> Problems to solve:
• 1. Answer these questions about the differentiation modes appendix, one answer per line, marked the same way:
(a) Which JAX function does forward mode use?
(b) What kind of evaluation do backend="fd" and backend="basis" require for the variable being differentiated?
(c) Which basis values can be used when backend="basis"?
• 2. Reproduce the part of the differentiation modes appendix starting with "For a smooth" and going on through "f/\partial x_i^k\) (componentwise).".

> Supplied passage:
——

Differentiation modes

This appendix gives a deeper mathematical explanation of the differentiation modes available in Phydrax’s differential operators. Here “differentiation” refers to derivatives with respect to labeled domain variables (e.g. space "x" or time "t"), as used by operators like grad, partial_n, laplacian, etc.

For the definitions and tensor shape conventions of the operators themselves, see Guides → Differential operators.

0. Summary of user-facing knobs

Many differential operators share two primary keywords:

• backend: selects how the derivative is computed:
• "ad": automatic differentiation,
• "jet": Taylor-mode AD (derivative jets) for higher-order pure derivatives,
• "fd": finite differences on coord-separable grids (with AD fallback),
• "basis": basis-aware (spectral / interpolation) derivatives on coord-separable grids (with AD fallback).
• mode: selects the autodiff direction when backend="ad":
• "reverse": reverse-mode (jax.jacrev),
• "forward": forward-mode (jax.jacfwd).

Some operators additionally accept:

• basis ∈ {"poly","fourier","sine","cosine"} when backend="basis";
• periodic ∈ {False,True} when backend="fd".

Note

backend="fd" and backend="basis" require coord-separable (structured-grid) evaluation for the variable being differentiated.

1. Notation

Fix a labeled product domain \(\Omega=\Omega_x\times\Omega_t\times\cdots\). For a geometry label \(x\in\mathbb{R}^d\), write \(x=(x_1,\dots,x_d)\). For a scalar label \(t\in\mathbb{R}\), write \(t\).

Locally, a DomainFunction can be viewed as a map

\[ u:\Omega\to \mathbb{R}^m, \]

where \(m\) may itself represent a multi-axis tensor value; derivatives are taken componentwise with respect to the domain variable(s).

For a smooth map \(f:\mathbb{R}^d\to\mathbb{R}^m\), let \(J_f(x)\in\mathbb{R}^{m\times d}\) denote the Jacobian, and for a direction \(v\in\mathbb{R}^d\) define the \(k\)-th directional derivative along \(v\) by

\[ \partial_v^k f(x) \;:=\; \left.\frac{d^k}{d\epsilon^k} f(x+\epsilon v)\right|_{\epsilon=0}. \]

For \(k=1\), \(\partial_v f(x)=J_f(x)\,v\). For \(v=e_i\) (a coordinate axis), \(\partial_{e_i}^k f\) reduces to the pure partial derivative \(\partial^k f/\partial x_i^k\) (componentwise).

——

> Dataset content:
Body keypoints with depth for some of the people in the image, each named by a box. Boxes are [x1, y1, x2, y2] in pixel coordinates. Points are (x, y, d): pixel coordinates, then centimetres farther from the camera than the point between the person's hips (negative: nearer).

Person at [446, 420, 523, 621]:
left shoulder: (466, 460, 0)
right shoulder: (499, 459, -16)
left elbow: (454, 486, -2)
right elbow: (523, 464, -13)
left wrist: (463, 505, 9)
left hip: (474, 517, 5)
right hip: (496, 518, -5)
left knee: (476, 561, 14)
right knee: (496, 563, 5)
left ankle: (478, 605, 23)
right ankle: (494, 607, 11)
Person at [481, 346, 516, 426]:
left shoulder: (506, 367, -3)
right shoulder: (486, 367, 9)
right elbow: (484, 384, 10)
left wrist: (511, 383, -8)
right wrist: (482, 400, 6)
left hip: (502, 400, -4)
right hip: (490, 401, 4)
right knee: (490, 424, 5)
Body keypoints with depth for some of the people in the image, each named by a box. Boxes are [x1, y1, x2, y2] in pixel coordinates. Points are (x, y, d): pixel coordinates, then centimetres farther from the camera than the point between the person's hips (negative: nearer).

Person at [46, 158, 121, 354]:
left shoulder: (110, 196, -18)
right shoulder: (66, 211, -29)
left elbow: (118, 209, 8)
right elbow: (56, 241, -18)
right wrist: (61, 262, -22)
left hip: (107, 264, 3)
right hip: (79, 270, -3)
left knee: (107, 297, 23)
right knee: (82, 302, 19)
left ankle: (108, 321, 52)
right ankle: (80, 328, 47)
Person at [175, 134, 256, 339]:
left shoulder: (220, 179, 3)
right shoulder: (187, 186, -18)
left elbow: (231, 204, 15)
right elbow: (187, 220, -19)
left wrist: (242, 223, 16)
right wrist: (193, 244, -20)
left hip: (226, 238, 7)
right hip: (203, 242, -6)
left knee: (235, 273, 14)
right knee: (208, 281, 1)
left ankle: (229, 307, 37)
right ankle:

——

> Exercise results:
• 1.
(a) jax.jacfwd
(b) Coord-separable (structured-grid) evaluation
(c) "poly", "fourier", "sine", and "cosine"

• 2.
For a smooth map \(f:\mathbb{R}^d\to\mathbb{R}^m\), let \(J_f(x)\in\mathbb{R}^{m\times d}\) denote the Jacobian, and for a direction \(v\in\mathbb{R}^d\) define the \(k\)-th directional derivative along \(v\) by

\[ \partial_v^k f(x) \;:=\; \left.\frac{d^k}{d\epsilon^k} f(x+\epsilon v)\right|_{\epsilon=0}. \]

For \(k=1\), \(\partial_v f(x)=J_f(x)\,v\). For \(v=e_i\) (a coordinate axis), \(\partial_{e_i}^k f\) reduces to the pure partial derivative \(\partial^k f/\partial x_i^k\) (componentwise).